Wednesday, December 20, 2006

Great Craigslist Ad

"Dragon and String Theory Band - Perfect Side Project

Reply to: xxxxxxxxxx

Are you a musician, maybe playing with a band but want to do something fun for a while? Do you long for the days of Dio. Do you want to only write music about Dragons, Mystical Lands, Time Travel, and possibly String Theory? We do. We are fed up with bands only sort of singing about dragons or alluding to dragons through metaphors. This is going to be an in your face band singing about Dragons from the highest mountain top. We don't care what you play, we probably already have two guitar players, and a synth player. But if you love dragons we won't discriminate we'll be a 12 person band if we have to, and I think the more people the better, that is the only way to really bring the power of the dragon to the stage. We want it to be over the top, we want to wear lots of velvet and leather, write some songs, record them, play some gigs, rock some balls off, and bring the power of the dragon back to the nation's capital."


Randy said...

Rockin' out about dragons is all well and good...but rockin' out to string theory? That sounds more like turf for a string band, not hard-rockers. String theory posits that all matter is made up of strings that vibrate at different frequencies. These vibrating strings are better resembled by the feathers of a Mummer's outfit swaying back and forth as he/she parades down the street.
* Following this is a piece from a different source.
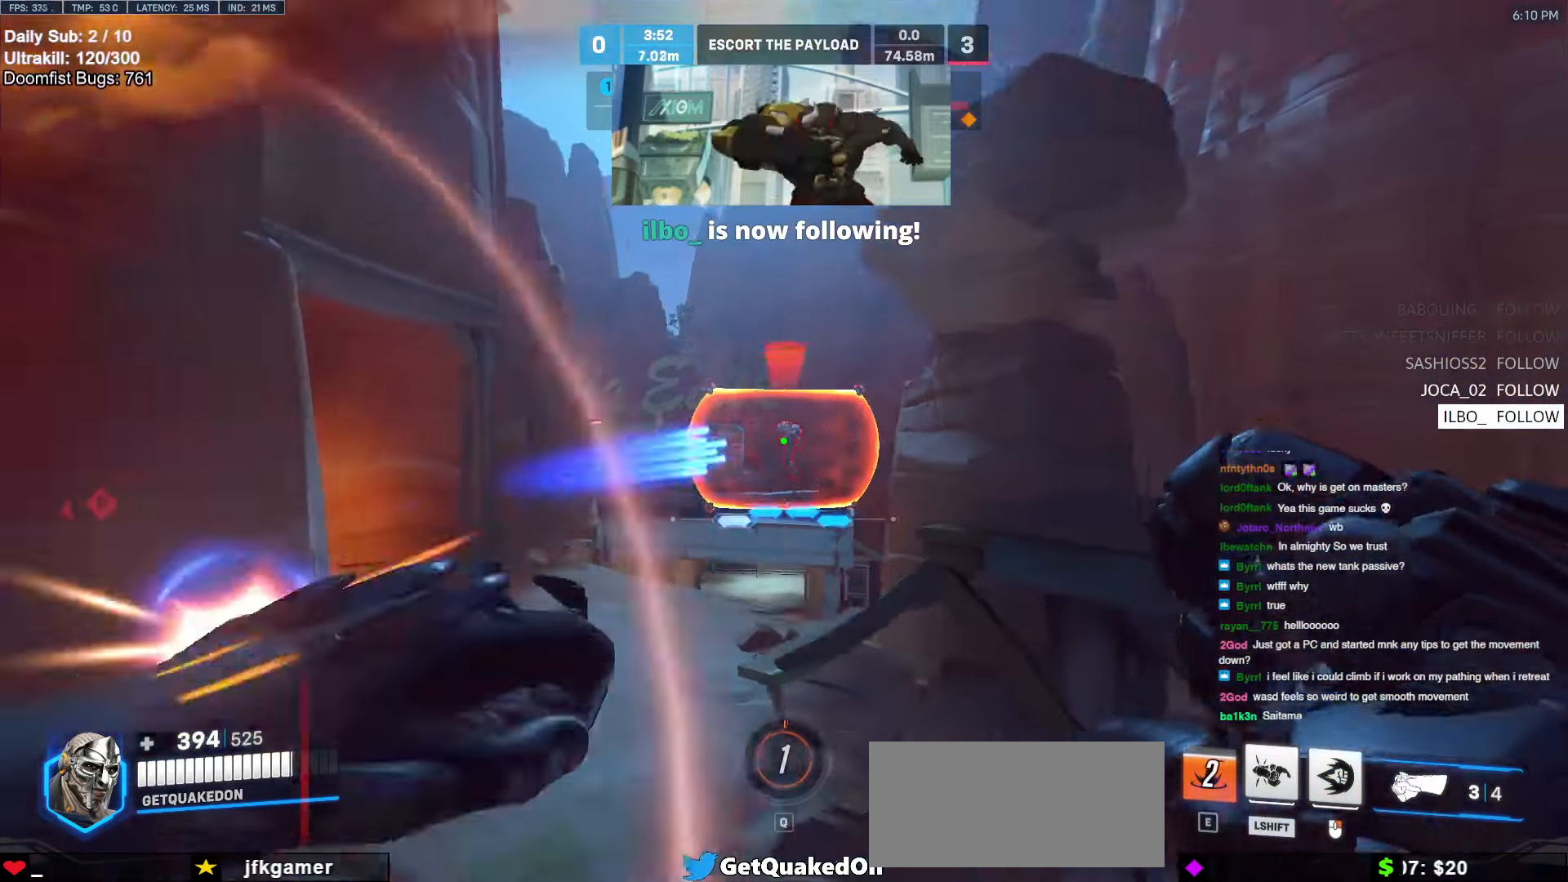
{"keys": ["a"], "mouse": ["left"], "events": [[133, "a", "down"], [133, "d", "up"]]}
And the intricate play between the banjos, horns, and xylophones far better represents string theory's elegant and subtle complexity than four sweaty poseurs in black leather cranked to maximum volume. Hard rock is much more basic and visceral, so those guys should stick to dragons and special relativity. Leave string theory to the pros.

Pat said...

String theory is pretty rockin'. I mean, there might be another dimension right now where we're rockin' out instead of at work.

Randy said...

Let those eggheads at NASA quibble over leptons and quarks and quantum mechanics 'til the cows come home. My iPod takes me to the most rockin' dimension in the universe -- the Fifth Dimension! Thanks to this wondrous little gadget, every day belongs to the Age of Aquarius and I can go Up Up and Away whenever works gets me down down and out.

Marilyn McCoo -- America's greatest astrophysicist!